Prenatal Diagnosis of Peters-Plus Syndrome: A Case Report

Peters-Plus syndrome is a rare autosomal recessive disorder characterized by multisystem involvement, with a primary manifestation in the anterior segment of the eye. The hallmark feature, Peters anomaly, presents as central corneal opacity with iridocorneal adhesions.

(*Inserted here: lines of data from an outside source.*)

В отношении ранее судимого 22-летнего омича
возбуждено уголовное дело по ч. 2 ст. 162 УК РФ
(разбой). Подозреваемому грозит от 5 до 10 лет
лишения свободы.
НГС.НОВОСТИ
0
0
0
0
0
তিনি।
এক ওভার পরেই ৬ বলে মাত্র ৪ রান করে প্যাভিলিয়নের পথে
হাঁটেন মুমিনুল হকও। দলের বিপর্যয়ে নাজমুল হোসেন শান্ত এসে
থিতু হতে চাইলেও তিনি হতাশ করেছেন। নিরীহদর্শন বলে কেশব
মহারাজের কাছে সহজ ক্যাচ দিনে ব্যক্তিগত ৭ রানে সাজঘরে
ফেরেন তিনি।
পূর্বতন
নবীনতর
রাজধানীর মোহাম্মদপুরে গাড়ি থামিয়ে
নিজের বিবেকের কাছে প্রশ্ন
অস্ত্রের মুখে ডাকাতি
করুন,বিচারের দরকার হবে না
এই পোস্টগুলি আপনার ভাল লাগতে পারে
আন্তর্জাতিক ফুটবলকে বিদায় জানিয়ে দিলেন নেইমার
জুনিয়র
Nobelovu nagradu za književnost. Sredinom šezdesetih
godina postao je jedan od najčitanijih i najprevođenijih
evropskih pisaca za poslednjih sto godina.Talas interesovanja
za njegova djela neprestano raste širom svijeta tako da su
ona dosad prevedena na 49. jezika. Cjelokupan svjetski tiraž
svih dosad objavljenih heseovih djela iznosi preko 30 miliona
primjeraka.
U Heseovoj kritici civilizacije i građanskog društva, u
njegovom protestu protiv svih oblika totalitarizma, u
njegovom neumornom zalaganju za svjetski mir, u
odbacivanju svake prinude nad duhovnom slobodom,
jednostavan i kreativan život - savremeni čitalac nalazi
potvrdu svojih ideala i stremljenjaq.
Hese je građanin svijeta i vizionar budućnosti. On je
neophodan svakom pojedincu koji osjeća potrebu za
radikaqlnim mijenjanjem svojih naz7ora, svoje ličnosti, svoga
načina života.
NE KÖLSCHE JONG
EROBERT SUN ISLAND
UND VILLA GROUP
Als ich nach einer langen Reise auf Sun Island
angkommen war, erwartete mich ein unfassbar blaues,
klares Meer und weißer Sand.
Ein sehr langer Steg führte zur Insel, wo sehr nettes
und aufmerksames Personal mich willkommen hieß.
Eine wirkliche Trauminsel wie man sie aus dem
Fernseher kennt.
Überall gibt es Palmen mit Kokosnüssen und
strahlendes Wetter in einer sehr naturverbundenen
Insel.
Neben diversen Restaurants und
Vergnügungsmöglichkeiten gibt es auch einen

Clinically, patients often exhibit the classic triad of anterior chamber defects, short stature, and brachydactyly, accompanied by craniofacial dysmorphisms such as cleft lip and/or palate, hypertelorism, and short palpebral fissures, as well as variable intellectual disability. Skeletal abnormalities include rhizomelic limb shortening, clinodactyly, and restricted growth, frequently responsive to growth hormone therapy. Additional manifestations may involve congenital heart defects, genitourinary anomalies, and endocrine disturbances such as hypothyroidism. Prenatal growth restriction is common, and structural brain anomalies can occasionally be present, though they do not consistently correlate with neurodevelopmental outcomes. Diagnosis is suspected based on characteristic clinical findings and confirmed through the identification of biallelic pathogenic variants in the B3GLCT gene. Genetic counseling is essential due to the autosomal recessive inheritance pattern. Management is individualized, including early corneal transplantation between 3–6 months to prevent amblyopia, treatment of glaucoma or cataracts, and multidisciplinary follow-up addressing ophthalmologic, endocrine, neurologic and developmental needs. Prognosis varies widely depending on the severity of ocular and systemic involvement. This overview underscores the importance of early recognition, genetic confirmation, and comprehensive, patient-centered care in optimizing outcomes for individuals with Peters-Plus syndrome.